This chapter outlines a recent study on 1:1 computing and teacher transformation. It begins with an introduction to the theoretical framework of transformative learning and an overview of the professional literature dealing with 1:1 computing and teacher transformation. The study is then outlined, including the sampling procedures, participant background, and methodologies used. The remainder of the chapter presents the findings and conclusions related to the central theme of whether 1:1 computing transforms teachers. The chapter concludes with implications for the future.
Key Terms in this Chapter
Disorienting Dilemma: Within a perspective transformation, a disorienting dilemma is the catalyst for perspective transformation. Dilemmas usually occur when people have experiences that do not fit their expectations or make sense to them and they cannot resolve the situations without some change in their views of the world.
Frame Of Reference: A frame of reference comprises a set of meaning schemes that encompass a habit of mind, a mind-set, and a way of understanding and interpreting one’s knowledge system. It is the problematic frames of reference that are transformed when one experiences a perspective transformation.
1:1 Computing Classrooms: Places where every child in the class has a laptop computer with wireless Internet and printer capabilities for at least fifty percent of the day.
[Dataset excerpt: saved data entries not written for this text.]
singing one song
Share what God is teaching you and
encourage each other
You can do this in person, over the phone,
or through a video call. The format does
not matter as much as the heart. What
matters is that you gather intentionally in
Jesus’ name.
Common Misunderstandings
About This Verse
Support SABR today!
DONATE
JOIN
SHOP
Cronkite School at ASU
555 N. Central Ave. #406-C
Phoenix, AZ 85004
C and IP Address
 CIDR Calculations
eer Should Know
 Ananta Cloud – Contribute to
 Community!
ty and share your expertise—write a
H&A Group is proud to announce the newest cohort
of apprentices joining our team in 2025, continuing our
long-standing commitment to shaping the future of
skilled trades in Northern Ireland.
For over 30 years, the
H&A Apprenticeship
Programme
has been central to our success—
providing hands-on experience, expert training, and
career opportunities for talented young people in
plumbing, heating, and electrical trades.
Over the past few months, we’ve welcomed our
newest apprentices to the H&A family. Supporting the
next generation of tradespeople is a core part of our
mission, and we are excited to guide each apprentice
Ideally, every child would have a laptop 24/7 but the reality is that the learners may have access to mobile labs with a class set of laptops and a printer within a wireless environment for half of the learning day or might have access to the laptops during school hours only.
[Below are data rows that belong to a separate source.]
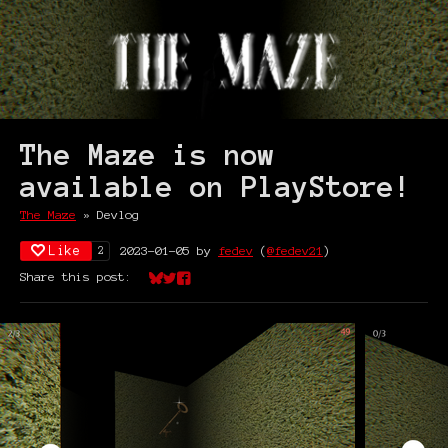
The Maze is now
available on PlayStore!
The Maze
»
Devlog
Like
2023-01-05
by
fedev
(
@fedev21
)
2
Share this post:
Share on Bluesky
Share on Twitter
Share on Facebook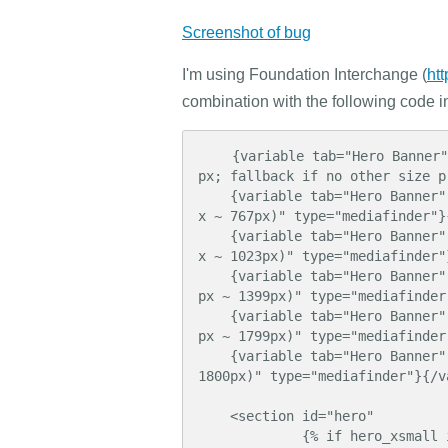
Screenshot of bug
I'm using Foundation Interchange (
ht
combination with the following code i
    {variable tab="Hero Banner" name="hero_xsmall" label="Background Image (phone < 480
px; fallback if no other size p
    {variable tab="Hero Banner" name="hero_small" label="Background Image (phablet 480p
x ~ 767px)" type="mediafinder"}
    {variable tab="Hero Banner" name="hero_medium" label="Background Image (tablet 768p
x ~ 1023px)" type="mediafinder"
    {variable tab="Hero Banner" name="hero_large" label="Background Image (netbook 1024
px ~ 1399px)" type="mediafinder
    {variable tab="Hero Banner" name="hero_xlarge" label="Background Image (laptop 1400
px ~ 1799px)" type="mediafinder
    {variable tab="Hero Banner" name="hero_xxlarge" label="Background Image (desktop > 
1800px)" type="mediafinder"}{/va
    <section id="hero"

             {% if hero_xsmall is defined %}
Meaning Perspective: is “the structure of cultural and psychological assumptions within which our past experience assimilates and transforms new experience” (Mezirow, 1985, p. 21).
Critical Reflection: Questioning previously-held beliefs and assumptions, resulting in the acquisition of a new perspective based on that action.
Transformative Learning: A process of examining, questioning, validating, and revising perceptions which is based on constructivist assumptions of adult learning. According to (Mezirow, 2003, p. 58) it “is learning that transforms problematic frames of reference—sets of fixed assumptions and expectations (habits of mind, meaning perspectives, mindsets)—to make them more inclusive, discriminating, open, reflective, and emotionally able to change”.
Meaning Scheme: is “the constellation of concept, belief, judgment, and feeling which shapes a particular interpretation” (Mezirow, 1994b, p. 223). These beliefs, attitudes, and emotional reactions might change upon critical reflection by the adult learner.
Perspective Transformation: occurs when adult learners, through critical reflection, come to the realisation that new meaning structures need to be created and action needs to be taken in order to break away from constraining psycho-cultural assumptions.